The basic principle of coloured compounds is that there is some kind of electronic transition whose energy difference corresponds to a photon whose wavelength is in the visible region ($\pu{400nm}<\lambda<\pu{700nm}$). Thus, to determine the colour of a compound we should always be looking at the molecular orbital scheme; for reference, I have attached the MO scheme of a typical octahedral $\ce{[ML6]^n+}$ compound in figure 1. Figure 1: Octahedral $\ce{[ML6]}$ complex with no π interactions. Image copied from this answer and originally taken from Professor Klüfers’ internet scriptum to his coordination chemistry course.

The most common electronic transition corresponding to visible wavelengths is the transition between $\mathrm{t_{2g}}$ and $\mathrm{e_g^*}$, marked with $\pu{10Dq}$ in figure 1. In simple terms, these five orbitals correspond to the central metal’s $\mathrm{d}$ orbitals meaning that the metal’s electronic configuration plus the strength of the $\ce{L\bond{->}M}$ interaction will determine the colour.

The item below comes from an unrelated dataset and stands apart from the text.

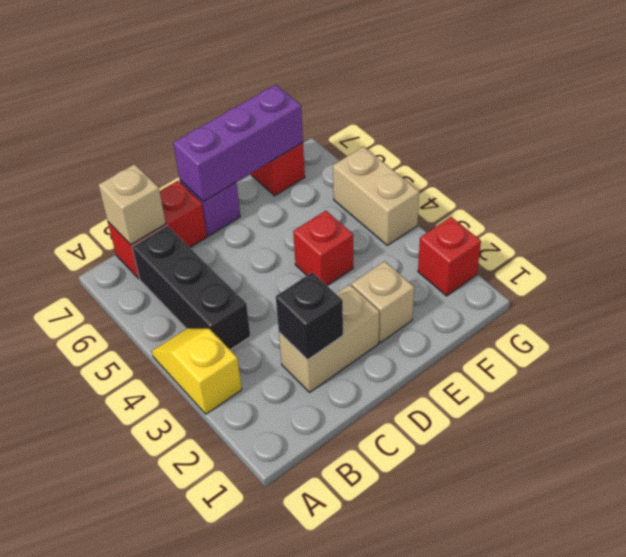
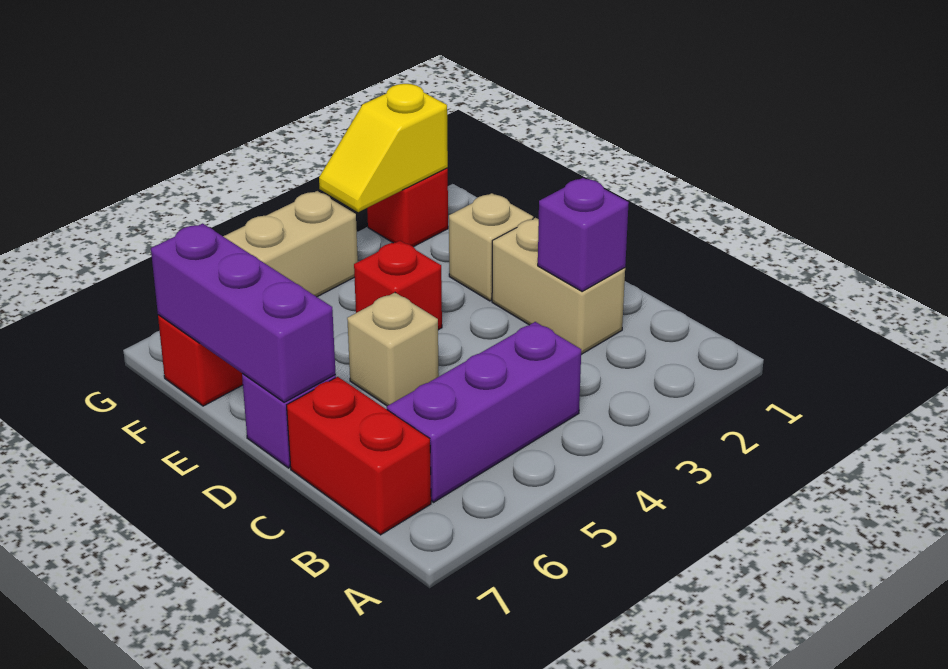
yellow slope A3:A4 level 1 top 3 -> yellow slope G2:G3 level 2 top 2
black brick B4:B6 level 1 -> purple brick B4:B6 level 1
tan brick B7 level 2 -> tan brick D5 level 1
black brick C2 level 2 -> purple brick C2 level 2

The problem with attempting to predict colours ab initio is that you cannot really predict the difference in energy levels between the ligand orbitals (right-hand side) and metal orbitals (left hand side) — it is mostly the metal and its oxidation state that determines this, a higher oxidation state corresponding to lower-lying metal orbitals, therefore a greater value of $\pu{10Dq}$ and therefore a blue-shift in colour.

However, there are still a few shortcuts that you can use assuming you have memorised the ‘general colour’ of a certain metal in a certain oxidation state. For example, you may consider stronger and weaker field ligands. When going from a slightly weaker ligand to a slightly stronger ligand — e.g. going from $\ce{[Cu(H2O)6]^2+}$ to $\ce{[Cu(NH3)4(H2O)2]^2+}$ — $\pu{10Dq}$ is predicted to increase and thus the absorbed wavelength predicted to decrease.

Unfortunately, the generality of this scheme is strongly limited. It fails as soon as:

• the complex transitions from a high-spin state to a low-spin state (e.g. $\ce{[Fe(H2O)6]^3+}$ to $\ce{[Fe(CN)6]^3-}$)
• the geometry of the complex changes from (distorted) octahedral to something else like tetrahedral (e.g. $\ce{[Co(H2O)6]^3+}$ to $\ce{[CoCl4]-}$).

So you might just be better off memorising the colours of certain complexes rather than attempting to learn the pattern and remember the exceptions.